- **Assignment**: Render every entry exactly as it appears.

━━━━━━━━

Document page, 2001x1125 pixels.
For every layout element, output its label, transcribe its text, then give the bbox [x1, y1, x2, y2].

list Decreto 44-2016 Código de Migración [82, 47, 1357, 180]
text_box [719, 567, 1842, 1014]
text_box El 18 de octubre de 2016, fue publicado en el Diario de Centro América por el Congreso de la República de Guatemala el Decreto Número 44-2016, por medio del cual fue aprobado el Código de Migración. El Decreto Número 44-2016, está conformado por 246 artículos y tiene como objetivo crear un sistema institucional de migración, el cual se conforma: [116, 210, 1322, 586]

━━━━━━━━

- **Response box**:
Document page, 2001x1125 pixels.
For every layout element, output its label, transcribe its text, then give the bbox [x1, y1, x2, y2].

list Decreto 44-2016 Código de Migración [82, 47, 1357, 180]
text_box [719, 567, 1842, 1014]
text_box El 18 de octubre de 2016, fue publicado en el Diario de Centro América por el Congreso de la República de Guatemala el Decreto Número 44-2016, por medio del cual fue aprobado el Código de Migración. El Decreto Número 44-2016, está conformado por 246 artículos y tiene como objetivo crear un sistema institucional de migración, el cual se conforma: [116, 210, 1322, 586]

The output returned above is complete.